Kathy Gibson reports on the virtual Kaspersky Security Analyst Summit – As mobile devices become the most popular way for people to access the Internet, mobile advanced persistent threats (APTs), have the ability to affect thousands if not millions of smartphone users.
Alexey Firsh, security researcher at Kaspersky, offers details on the Android-based PhantomLance malware that is currently affecting some Google Play users.
Researchers first identified the malware in July 2019, and followed up with further investigation.
Once researchers started to search for samples, it found them in abundance around the world.
Lev Pikman, malware analyst at Kaspersky, points out there are several versions of PhantomLance, all of which user a new malicious technique to access user information – one which doesn’t require permissions on the device.
The malware steals sensitive data from the victim’s device, allowing them to execute additional payloads at will.
Samples are uploaded on several marketplace, with fake developer accounts used to create the apps.
Some of the infected apps are still present on several marketplaces and Google Play mirror sites, Pikman points out.
The PhantomLance actors take time and care to deliver their malware. Tactics include making a simple, clean app; uploading it to marketplaces; getting approval; scoring a positive reputation as a developer; then updating the app with a dropper code and payload.
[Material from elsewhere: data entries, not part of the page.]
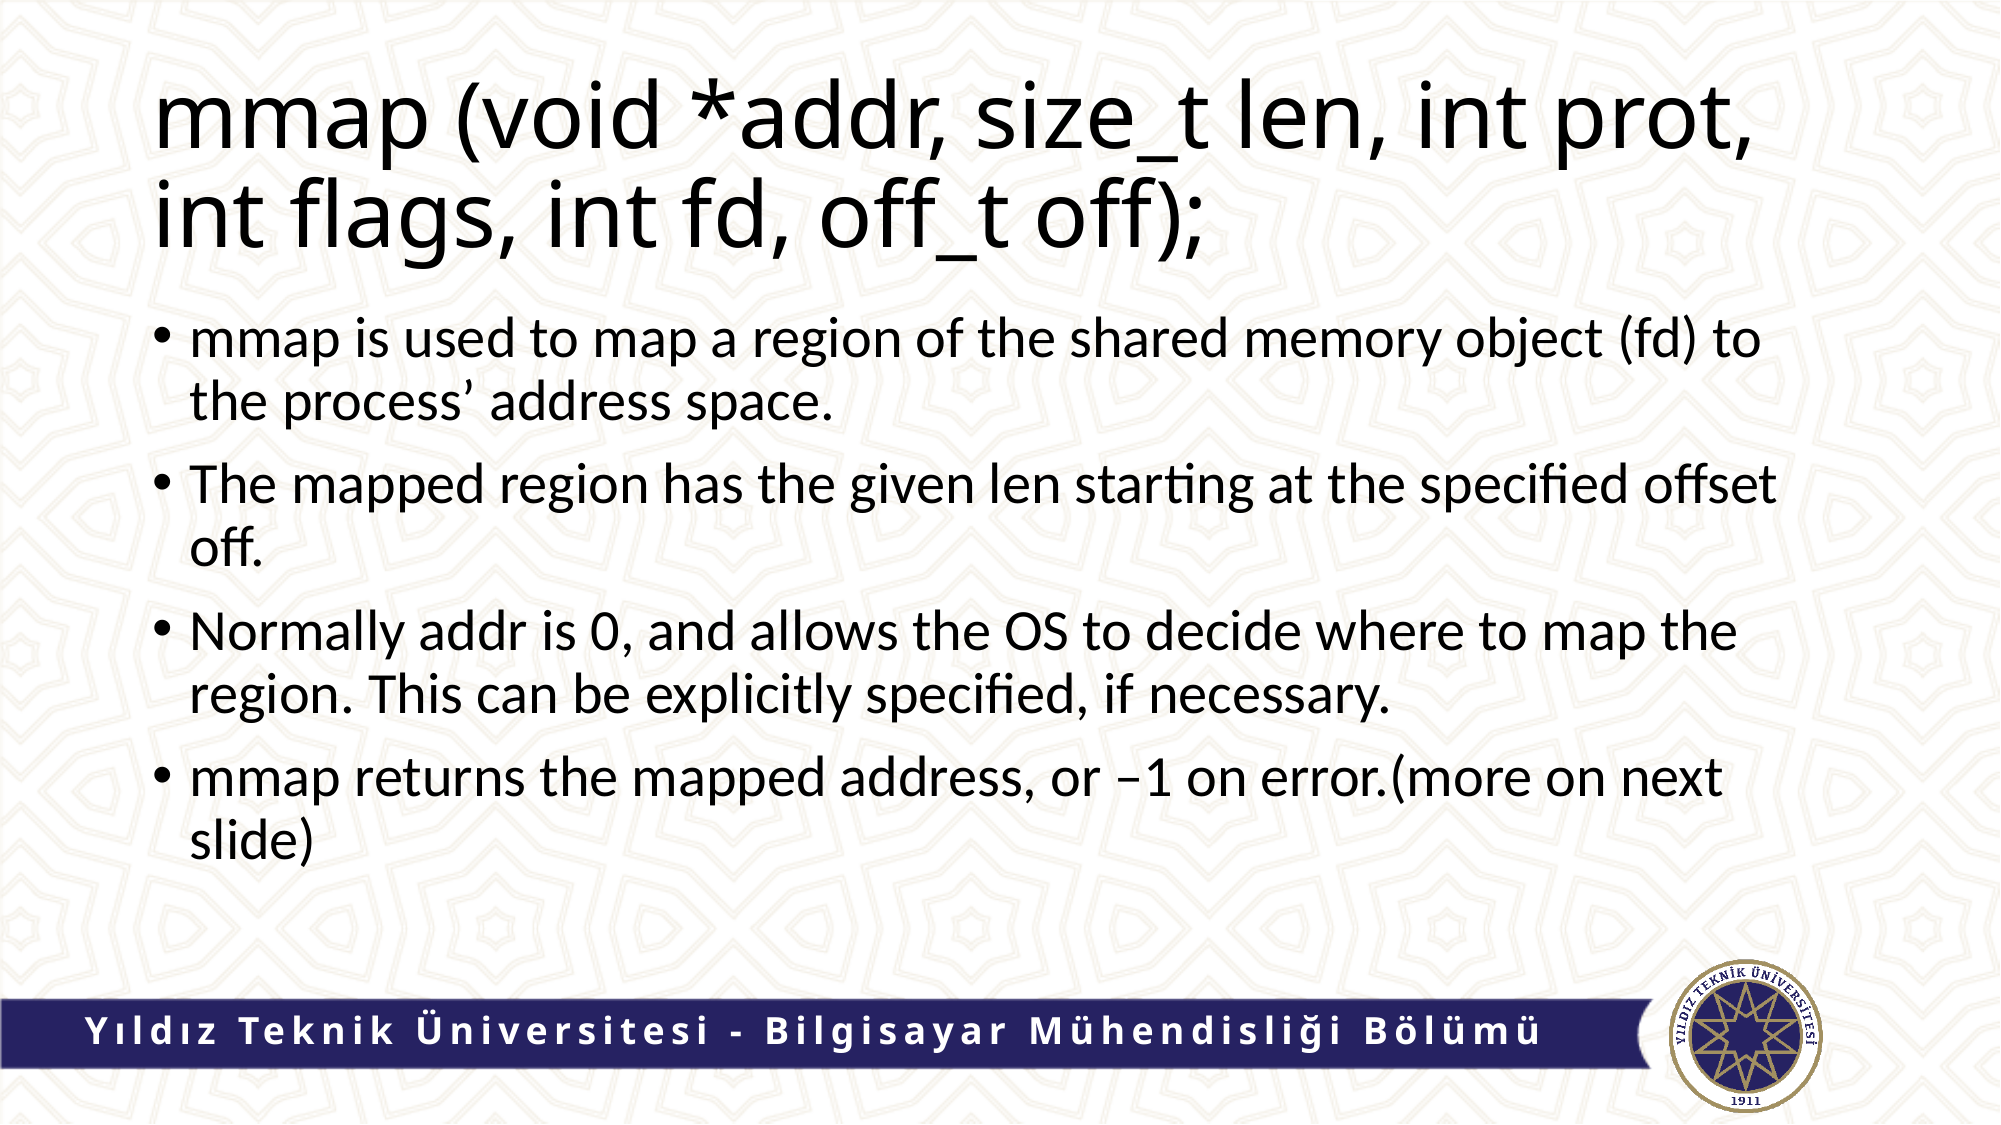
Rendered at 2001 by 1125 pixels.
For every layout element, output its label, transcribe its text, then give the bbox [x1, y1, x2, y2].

title mmap (void *addr, size_t len, int prot, int flags, int fd, off_t off); [137, 59, 1863, 278]
list mmap is used to map a region of the shared memory object (fd) to the process’ address space. The mapped region has the given len starting at the specified offset off. Normally addr is 0, and allows the OS to decide where to map the region. This can be explicitly specified, if necessary. mmap returns the mapped address, or –1 on error.(more on next slide) [137, 299, 1863, 982]
footer Yıldız Teknik Üniversitesi - Bilgisayar Mühendisliği Bölümü [0, 997, 1628, 1069]
picture [0, 0, 2000, 1125]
Investigations about who is behind this sophisticated campaign is still a mystery – even though the same infrastructure has been maintained for almost five years.
“This indicates a long-term actor,” Firsch says.
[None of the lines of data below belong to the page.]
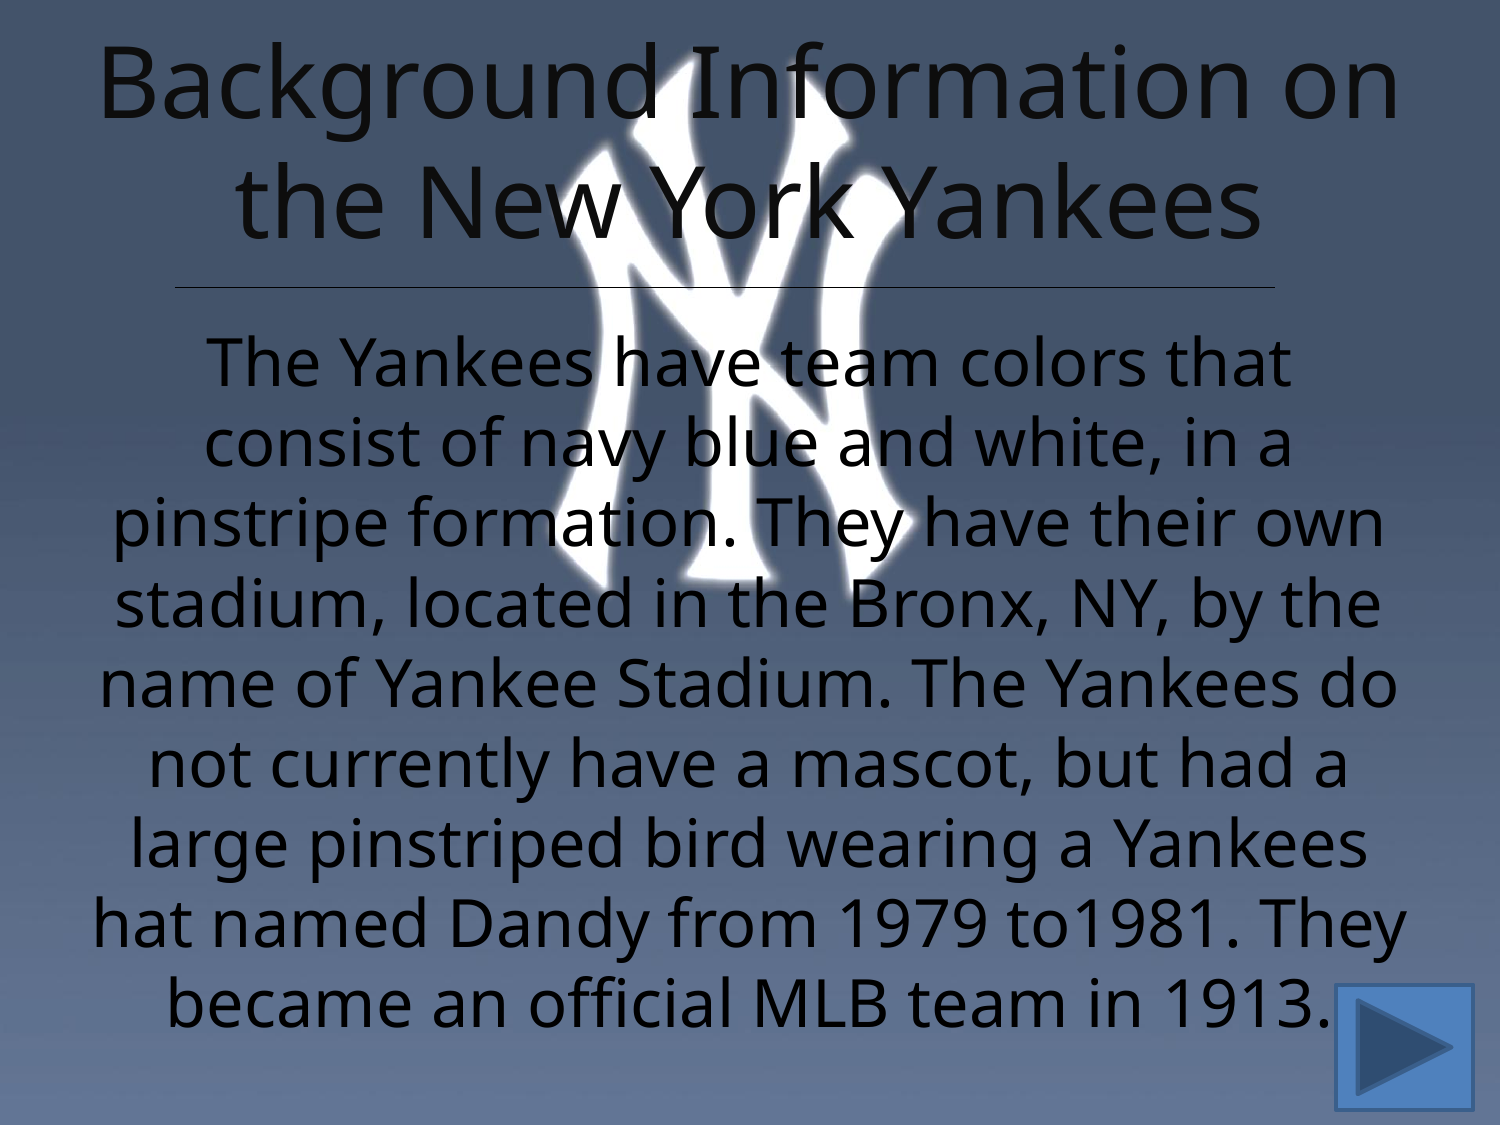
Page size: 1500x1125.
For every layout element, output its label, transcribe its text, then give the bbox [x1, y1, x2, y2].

title Background Information on the New York Yankees [75, 45, 1425, 233]
list The Yankees have team colors that consist of navy blue and white, in a pinstripe formation. They have their own stadium, located in the Bronx, NY, by the name of Yankee Stadium. The Yankees do not currently have a mascot, but had a large pinstriped bird wearing a Yankees hat named Dandy from 1979 to1981. They became an official MLB team in 1913. [75, 312, 1425, 1055]
text_box [1334, 983, 1475, 1112]
picture [0, 0, 1500, 1125]
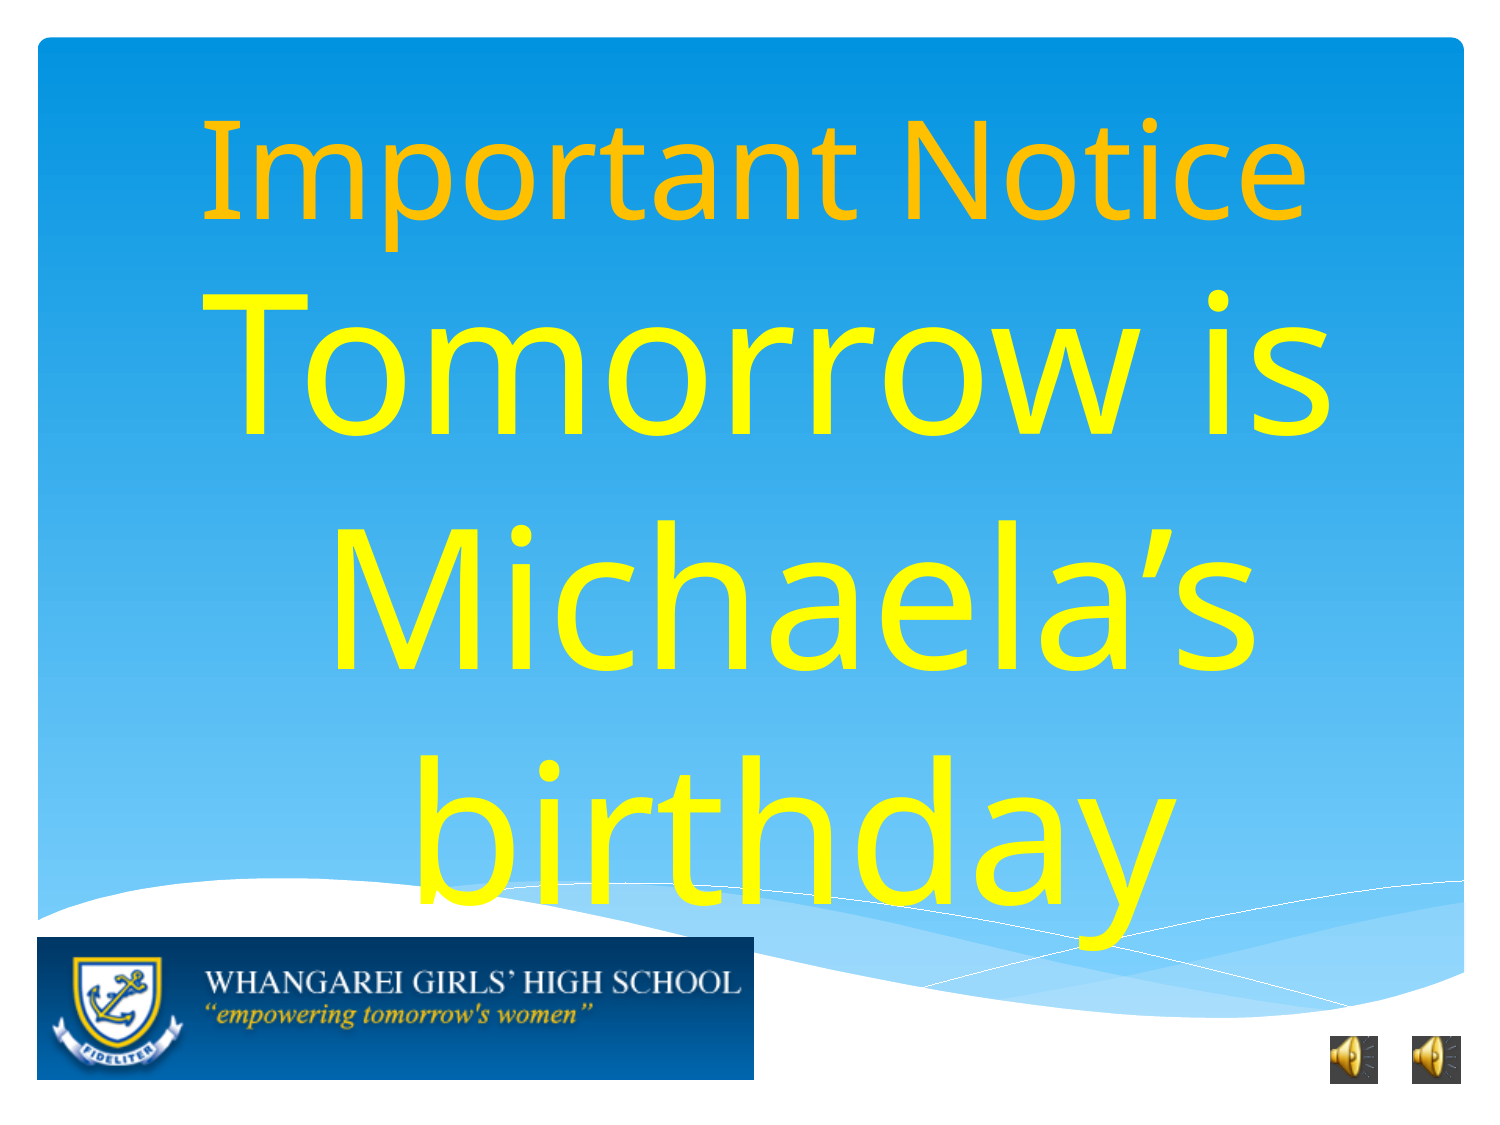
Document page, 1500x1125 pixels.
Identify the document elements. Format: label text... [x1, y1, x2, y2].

text_box Important Notice [149, 37, 1362, 255]
picture [1328, 1034, 1380, 1086]
picture [37, 937, 754, 1080]
picture [1411, 1034, 1462, 1086]
text_box Tomorrow is Michaela’s birthday [149, 231, 1391, 963]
Comparing previous malware campaigns, the researchers are confident that an Asian operator, OceanLotus, is responsible for PhantomLance.
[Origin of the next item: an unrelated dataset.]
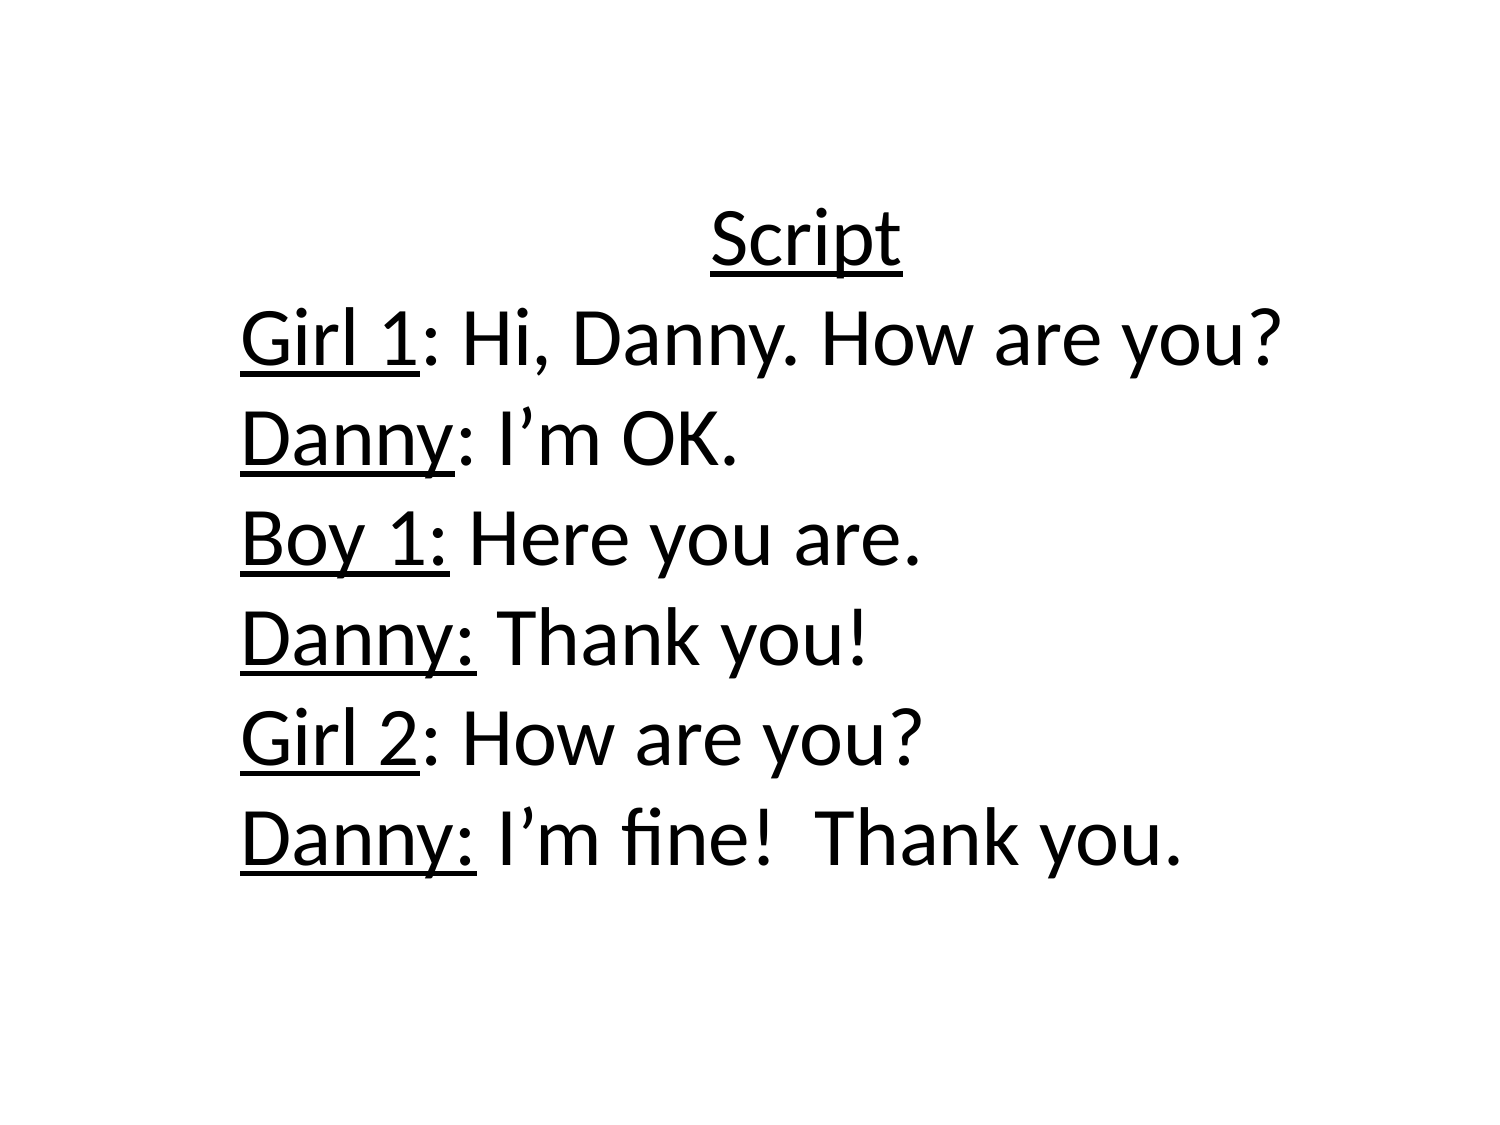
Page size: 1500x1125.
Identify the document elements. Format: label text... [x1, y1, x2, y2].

text_box Script Girl 1: Hi, Danny. How are you? Danny: I’m OK. Boy 1: Here you are. Danny: Thank you! Girl 2: How are you? Danny: I’m fine! Thank you. [225, 174, 1388, 888]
“This campaign is an outstanding example of how advanced threat actors are moving further into deeper waters and becoming harder to find. PhantomLance has been going on for over five years and the threat actors managed to bypass the app stores’ filters several times, using advanced techniques to achieve their goals,” Firsch says.
“We can also see that the use of mobile platforms as a primary infection point is becoming more popular, with more and more actors advancing in this area.
“These developments underline the importance of continuous improvement of threat intelligence and supporting services, which could help in tracking threat actors and finding overlaps between various campaigns.”